At the end of every year a plethora of TV shows and newspaper accounts covers the most newsworthy events of the year. At the beginning of every new year another plethora of stories greets it with optimism born of the hope that the new year must be better than the old. Having survived more new years than I ever deserved, I feel compelled to end the year with some curmudgeonly observations.
The newsworthy stories of the preceding year are the same stories every year. Oh, the locations of the natural disasters change and the names of the people enduring them change, but every year there are floods and droughts and fires and storms and record heats and colds. The locations of the man-made disasters change, too, but always there are wars and genocide and starvation and murder and the same old demonstrations of man's unspeakable cruelty to man.Every year there are stories about who made the most money and where people are homeless and hungry. Every year there are prizes for the best research or book or poem. There are awards for the people who can run, drive or sail the fastest, shoot the straightest, jump the highest or farthest, and knock little white balls over nets or into holes in the ground.
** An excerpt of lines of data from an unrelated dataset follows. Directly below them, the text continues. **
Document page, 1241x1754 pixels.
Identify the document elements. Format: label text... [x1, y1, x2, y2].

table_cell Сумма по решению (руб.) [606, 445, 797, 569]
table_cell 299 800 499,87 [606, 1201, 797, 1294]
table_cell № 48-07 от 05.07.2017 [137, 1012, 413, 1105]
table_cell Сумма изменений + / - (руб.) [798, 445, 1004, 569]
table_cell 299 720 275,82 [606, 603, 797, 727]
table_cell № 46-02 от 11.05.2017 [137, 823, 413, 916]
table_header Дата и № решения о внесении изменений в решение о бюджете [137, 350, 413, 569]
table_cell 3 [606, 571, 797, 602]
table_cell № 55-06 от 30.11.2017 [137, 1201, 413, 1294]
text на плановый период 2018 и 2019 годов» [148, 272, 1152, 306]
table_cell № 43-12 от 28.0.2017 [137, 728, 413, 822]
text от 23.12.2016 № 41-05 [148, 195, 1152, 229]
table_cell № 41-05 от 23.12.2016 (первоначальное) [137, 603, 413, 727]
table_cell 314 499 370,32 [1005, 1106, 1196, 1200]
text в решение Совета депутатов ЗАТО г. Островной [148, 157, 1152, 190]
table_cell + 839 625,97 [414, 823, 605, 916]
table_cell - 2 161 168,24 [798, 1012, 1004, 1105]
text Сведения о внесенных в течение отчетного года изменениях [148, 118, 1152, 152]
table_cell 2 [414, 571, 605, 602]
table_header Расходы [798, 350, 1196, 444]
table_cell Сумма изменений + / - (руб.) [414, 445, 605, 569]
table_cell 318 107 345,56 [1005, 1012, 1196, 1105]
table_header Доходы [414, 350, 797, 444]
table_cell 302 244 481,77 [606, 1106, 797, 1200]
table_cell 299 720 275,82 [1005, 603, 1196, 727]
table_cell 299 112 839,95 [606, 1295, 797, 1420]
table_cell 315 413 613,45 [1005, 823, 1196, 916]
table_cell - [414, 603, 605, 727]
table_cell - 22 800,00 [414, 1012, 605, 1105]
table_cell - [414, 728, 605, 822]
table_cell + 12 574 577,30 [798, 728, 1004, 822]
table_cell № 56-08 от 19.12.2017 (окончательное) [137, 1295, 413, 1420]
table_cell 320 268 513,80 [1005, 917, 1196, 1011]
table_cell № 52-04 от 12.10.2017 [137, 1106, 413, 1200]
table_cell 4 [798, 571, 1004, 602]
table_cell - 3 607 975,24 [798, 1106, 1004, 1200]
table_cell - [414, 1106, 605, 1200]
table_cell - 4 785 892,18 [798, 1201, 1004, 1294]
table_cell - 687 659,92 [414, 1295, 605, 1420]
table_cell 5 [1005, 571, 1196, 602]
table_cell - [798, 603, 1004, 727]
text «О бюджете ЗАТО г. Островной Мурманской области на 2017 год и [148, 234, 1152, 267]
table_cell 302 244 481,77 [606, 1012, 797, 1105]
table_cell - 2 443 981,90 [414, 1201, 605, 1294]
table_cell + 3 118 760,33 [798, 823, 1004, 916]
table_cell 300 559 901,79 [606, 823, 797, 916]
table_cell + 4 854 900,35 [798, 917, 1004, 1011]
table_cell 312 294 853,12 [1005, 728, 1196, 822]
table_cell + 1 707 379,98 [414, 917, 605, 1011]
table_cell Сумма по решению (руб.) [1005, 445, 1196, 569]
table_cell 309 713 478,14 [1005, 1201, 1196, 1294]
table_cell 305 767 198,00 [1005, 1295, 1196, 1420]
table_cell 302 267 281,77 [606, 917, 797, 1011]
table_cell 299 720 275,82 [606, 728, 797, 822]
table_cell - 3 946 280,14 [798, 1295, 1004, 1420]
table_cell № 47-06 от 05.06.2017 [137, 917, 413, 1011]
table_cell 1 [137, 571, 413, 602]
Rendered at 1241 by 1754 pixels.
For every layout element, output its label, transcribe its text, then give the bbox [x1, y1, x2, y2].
Since the stories are the same every year, why do we always end the old year tired and full of disillusion and enter the new year so full of hope?
The newspapers and television two days after Christmas reported on floods in Europe and Malaysia, kidnapping in Russia (newsworthy because Russia doesn't get as much kidnapping as we do), terrorism in the Philippines (four dead, 119 wounded) and in Egypt (four police officers killed), war in Bosnia, North Korea joining the happy nations now possessing nuclear weapons, haggling over peace in South Africa and the Mideast and Northern Ireland, haggling over how to provide health care in America.
That's the way the old year went and that's how the new year will go. That is the world in which we live. We will be less disillusioned at the end of 1994 if we don't expect too much of it at the beginning.
Still, the most cynical among us can't avoid those little nibblings and nudgings of hope. Despite a lifetime of frustration and disillusion, hope edges out experience. We find hope in the fact that Time magazine's Man of the Year is four men - Yitzhak Rabin, Yasser Arafat, Nelson Mandela and F.W. de Klerk - all of whom tried to wage peace, not war.
Things aren't completely the same every year. Blacks and American Indians are treated better than they were when we first started observing New Year's Day. So are women.
As populations grow and the planet shrinks, we have increasing opportunities to recognize the sameness of all humanity. Watch the Moscow Evening News on C-Span and you will see it's just like our own. They report on natural disasters, political shenanigans, economic developments, sports achievements and the weather. They celebrate births and mourn deaths, as does all the rest of humanity.
If only mankind weren't so stupid. Wars and preparations for war make nations poorer. Civilian goods improve the lives of people. When one looks at a world that has never figured that out, one tends to be a bit curmudgeonly at the end of a year.